* **Provided passage**:
Question: CWL LoadListing - cwltool can't handle large number of input files
0
gravatar for Tom
7 weeks ago by
Tom200
Bielefeld University, CeBiTec, Germany
Tom200 wrote:

Hello everyone,

I'm working on a workflow which will have to deal with a directory containing more than a million files as input for the first step. cwltool (version 1.0.20181217162649, running in a python 3.6.7 venv) works fine if i input a very small amount of test data. As soon as i input a larger set (~60.000 files) it will complain about the large number of files and suggest to add the following to my CommandLineTool:

$namespaces:
  cwltool: "http://commonwl.org/cwltool#"
 hints:
   cwltool:LoadListingRequirement:
     loadListing: shallow_listing

However, these sections are already present in my tool description (although the page referenced under namespaces doesn't seem to exist). But cwltool does not seem to know how to interpret them. It will put out the following message:

demultiplexing/demultiplexingToolDeepbinner.cwl:19:3: Unknown hint http://commonwl.org/cwltool#LoadListingRequirement

In most cases, the workflow execution will fail shortly after.

* **What you need to do**:
1 > Answer these from the cwltool post:
(a) Which cwltool version is the poster running?
(b) How many files will the first step of the workflow eventually have to handle?
(c) Which hint does cwltool's message call unknown?
2 > In the cwltool post, list every setting name that opens a line of the block cwltool suggests adding to the CommandLineTool.
3 > Say whether each statement agrees with the cwltool post, and back each answer with the deciding words from the post:
(a) The poster runs cwltool under Python 3.6.7.
(b) The poster's tool description did not yet have the suggested sections.
(c) The workflow usually finishes without trouble after the message appears.
Answer using only what the cwltool post says.

* **Dataset section**:
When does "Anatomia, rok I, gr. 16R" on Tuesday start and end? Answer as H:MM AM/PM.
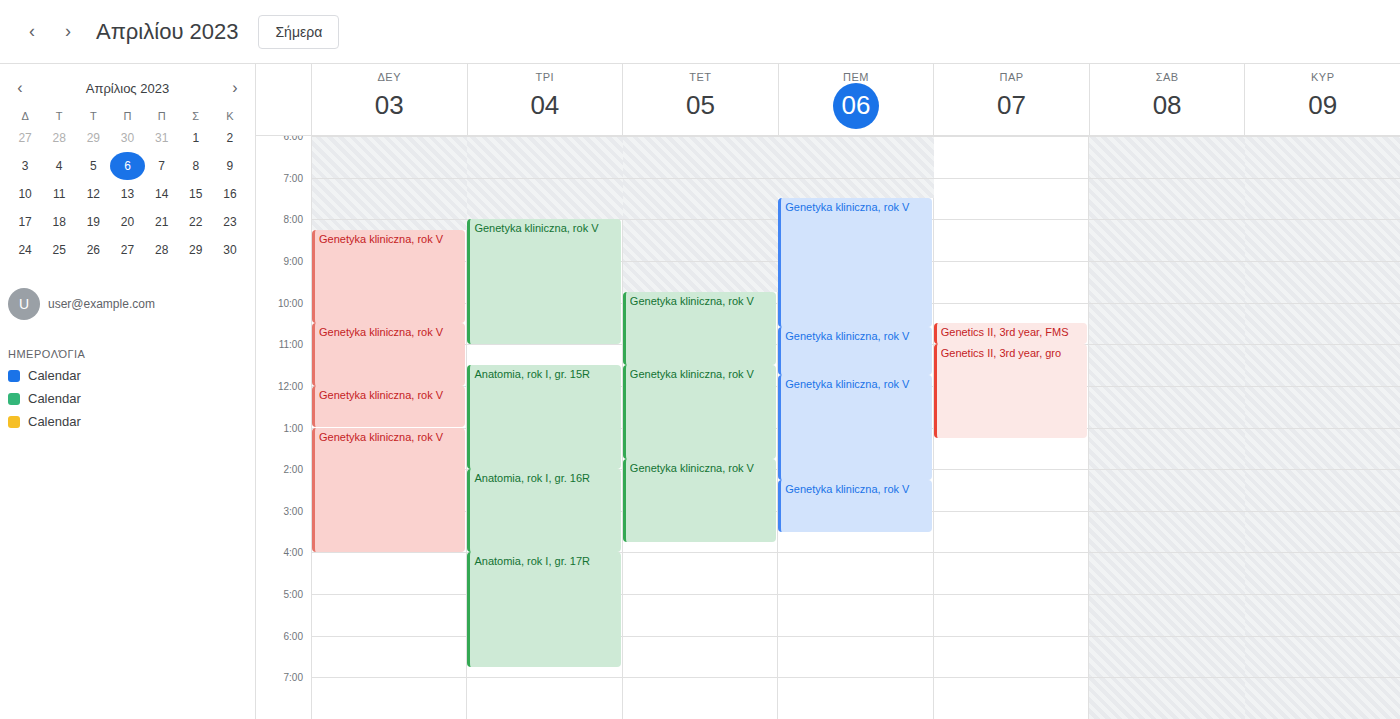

* **Outputs for the tasks**:
1 >
(a) 1.0.20181217162649
(b) More than a million files
(c) http://commonwl.org/cwltool#LoadListingRequirement

2 >
$namespaces
cwltool
hints
cwltool:LoadListingRequirement
loadListing

3 >
(a) Yes: "running in a python 3.6.7 venv"
(b) No: "these sections are already present in my tool description"
(c) No: "In most cases, the workflow execution will fail shortly after."